In order to conduct business in multiple international markets, those in charge of financial decision making at a company have to have a solid understand of foreign exchange rates and how they affect revenue and profit. Similarly, a novice investor in currencies needs to have a good understanding of rates of exchange, how to read currency pair prices, and what the difference is between bid and offer exchange rates.

In general, exchange rates are relational ratios of currency values between two currencies, known as a currency pair. While there are index measures that help you assess the basic trend and direction of a single currency against a basket of major currencies, you have to compare one specific currency versus the next to know how those currencies are interacting.

There are certain events and factors that can positively or negatively impact a single currency and affects its value relative to most other currencies. However, similarly positive or negative effects can also be influencing those other currencies, meaning the overall direction of each trading pair is dynamic.
Currency pair ratios are expressed as the value of one unit of one currency versus one unit of the other currency in the pair. This ratio can be inverted. For instance, most brokerages tend to express the value of the Euro versus the dollar in terms of one Euro’s worth in dollars.

Thus, you might see this ratio quotes as something like EUR/USD=$1.1965. This is telling you that one Euro is currently worth just under $1.20. Values are stated to the fourth decimal position. This could be inverted to show USD/EUR=.8358. This is showing that one US dollar is equal to less than .84 Euros. The acronyms EUR and USD are each three letters symbols of currencies, similar to stock symbols. Each currency has its own three letter trading symbol.

Currency brokers offer a trading platform for speculators to buy and sell. Similar to other brokers, they make their money off of transaction fees. Rather than charging a per transaction fee, most brokers make money by taking a commission from the difference between the bid and offer prices on transactions.
If you are looking at an electronic trading platform with a broker, they might offer a bid price of EUR/USD = $1.1965 and an offer price of $1.1967. A buyer would pay the high price and a seller would collect the lower price.
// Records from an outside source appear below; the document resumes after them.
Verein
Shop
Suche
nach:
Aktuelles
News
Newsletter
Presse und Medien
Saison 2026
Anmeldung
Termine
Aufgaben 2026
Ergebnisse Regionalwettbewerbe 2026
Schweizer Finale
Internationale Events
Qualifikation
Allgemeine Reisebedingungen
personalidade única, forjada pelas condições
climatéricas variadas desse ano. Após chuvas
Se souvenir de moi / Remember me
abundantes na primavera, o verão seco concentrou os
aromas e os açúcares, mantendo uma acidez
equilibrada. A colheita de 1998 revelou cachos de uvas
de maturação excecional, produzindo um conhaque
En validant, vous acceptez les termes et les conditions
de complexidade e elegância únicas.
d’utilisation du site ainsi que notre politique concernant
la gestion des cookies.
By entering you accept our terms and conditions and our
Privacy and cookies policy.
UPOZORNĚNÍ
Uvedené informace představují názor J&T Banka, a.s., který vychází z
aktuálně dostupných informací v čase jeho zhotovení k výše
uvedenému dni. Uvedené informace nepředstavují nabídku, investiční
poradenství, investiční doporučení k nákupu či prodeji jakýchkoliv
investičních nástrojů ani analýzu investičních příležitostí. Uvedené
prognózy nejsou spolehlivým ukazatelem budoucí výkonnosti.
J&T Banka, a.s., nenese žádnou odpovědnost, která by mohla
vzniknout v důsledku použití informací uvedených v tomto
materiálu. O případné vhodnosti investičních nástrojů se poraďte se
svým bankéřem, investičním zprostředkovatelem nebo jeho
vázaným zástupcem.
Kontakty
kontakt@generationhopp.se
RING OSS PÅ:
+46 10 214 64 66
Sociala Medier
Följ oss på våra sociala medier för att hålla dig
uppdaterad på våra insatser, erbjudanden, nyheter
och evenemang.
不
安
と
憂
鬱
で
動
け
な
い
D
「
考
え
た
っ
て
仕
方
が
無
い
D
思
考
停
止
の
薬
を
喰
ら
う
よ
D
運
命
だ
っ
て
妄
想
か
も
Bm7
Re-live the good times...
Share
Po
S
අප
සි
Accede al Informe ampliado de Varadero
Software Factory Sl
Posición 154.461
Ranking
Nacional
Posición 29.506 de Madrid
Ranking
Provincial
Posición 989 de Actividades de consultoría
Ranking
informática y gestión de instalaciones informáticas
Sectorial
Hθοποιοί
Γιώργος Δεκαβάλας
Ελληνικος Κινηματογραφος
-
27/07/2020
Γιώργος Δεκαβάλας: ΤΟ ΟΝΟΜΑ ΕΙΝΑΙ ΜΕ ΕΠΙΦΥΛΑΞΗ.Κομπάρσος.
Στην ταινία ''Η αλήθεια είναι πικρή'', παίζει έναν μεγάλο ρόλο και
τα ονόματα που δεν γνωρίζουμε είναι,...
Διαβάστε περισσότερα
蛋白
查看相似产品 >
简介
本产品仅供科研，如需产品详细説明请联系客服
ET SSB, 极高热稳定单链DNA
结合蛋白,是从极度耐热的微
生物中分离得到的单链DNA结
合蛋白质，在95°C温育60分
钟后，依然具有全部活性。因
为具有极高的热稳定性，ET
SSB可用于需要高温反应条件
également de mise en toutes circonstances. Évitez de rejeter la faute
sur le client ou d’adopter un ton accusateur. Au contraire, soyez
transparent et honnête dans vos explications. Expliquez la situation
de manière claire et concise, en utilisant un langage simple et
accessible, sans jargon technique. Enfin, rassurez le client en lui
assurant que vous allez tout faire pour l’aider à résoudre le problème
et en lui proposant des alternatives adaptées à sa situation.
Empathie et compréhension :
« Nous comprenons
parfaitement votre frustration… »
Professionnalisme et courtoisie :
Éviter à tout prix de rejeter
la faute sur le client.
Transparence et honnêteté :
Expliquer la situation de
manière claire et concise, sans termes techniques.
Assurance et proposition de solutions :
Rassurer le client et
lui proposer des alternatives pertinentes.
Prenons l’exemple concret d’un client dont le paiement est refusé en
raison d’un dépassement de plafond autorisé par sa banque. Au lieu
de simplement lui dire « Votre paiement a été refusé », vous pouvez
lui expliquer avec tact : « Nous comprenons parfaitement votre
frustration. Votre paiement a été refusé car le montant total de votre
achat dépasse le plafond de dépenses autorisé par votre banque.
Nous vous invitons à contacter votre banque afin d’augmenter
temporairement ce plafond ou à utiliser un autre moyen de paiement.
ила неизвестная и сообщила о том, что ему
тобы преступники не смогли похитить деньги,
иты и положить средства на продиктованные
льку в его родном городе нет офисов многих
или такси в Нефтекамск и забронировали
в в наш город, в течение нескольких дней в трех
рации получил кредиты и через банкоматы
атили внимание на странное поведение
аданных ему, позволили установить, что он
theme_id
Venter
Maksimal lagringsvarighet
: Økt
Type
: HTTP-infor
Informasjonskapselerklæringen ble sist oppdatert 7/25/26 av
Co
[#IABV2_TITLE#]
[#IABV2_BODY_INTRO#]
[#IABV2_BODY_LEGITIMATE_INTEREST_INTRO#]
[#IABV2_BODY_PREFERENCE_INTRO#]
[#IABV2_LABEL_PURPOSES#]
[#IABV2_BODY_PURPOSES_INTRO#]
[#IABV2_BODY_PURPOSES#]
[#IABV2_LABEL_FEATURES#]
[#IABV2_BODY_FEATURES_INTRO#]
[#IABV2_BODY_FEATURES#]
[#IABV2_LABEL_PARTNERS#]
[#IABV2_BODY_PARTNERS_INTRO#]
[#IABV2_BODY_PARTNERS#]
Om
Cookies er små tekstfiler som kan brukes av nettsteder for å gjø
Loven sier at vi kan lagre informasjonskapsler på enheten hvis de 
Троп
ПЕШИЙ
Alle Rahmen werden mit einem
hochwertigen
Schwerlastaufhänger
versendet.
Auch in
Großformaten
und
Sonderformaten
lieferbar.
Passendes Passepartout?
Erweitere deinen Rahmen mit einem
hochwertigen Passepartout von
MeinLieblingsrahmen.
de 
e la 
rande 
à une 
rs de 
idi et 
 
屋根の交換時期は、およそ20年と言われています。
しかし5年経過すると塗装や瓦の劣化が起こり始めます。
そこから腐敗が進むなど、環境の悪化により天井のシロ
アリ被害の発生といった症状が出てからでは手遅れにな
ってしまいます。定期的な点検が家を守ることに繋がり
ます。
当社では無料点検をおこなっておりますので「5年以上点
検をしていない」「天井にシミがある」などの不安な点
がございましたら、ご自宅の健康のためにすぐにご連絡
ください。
The .0002 difference is known as the trading spread. This amount is what the broker takes as a commission from each transaction. Traders obviously prefer smaller spreads as this reduces the amount of price to be made up as currencies move in the direction you are trading in.

One final unique thing about currency speculation is that unlike buying a stock, you are not necessarily buying the Euro or the dollar when you speculate in foreign currencies. If you buy the EUR/USD trading pair, you are expressing a belief that the EUR will increase in value relative to the dollar in the short or long term. If you sell this pair, you are shorting the EUR/USD and expressing a belief that the EUR will decrease in value relative to the dollar.

Businesses must be aware of foreign exchange rates because they affect the value of doing business in one country and bringing the earnings back to the domestic market. Buying goods in one market and selling them in another is impacted by the fluctuation of exchange rates between the buy and sell transaction points, among other currency rate factors.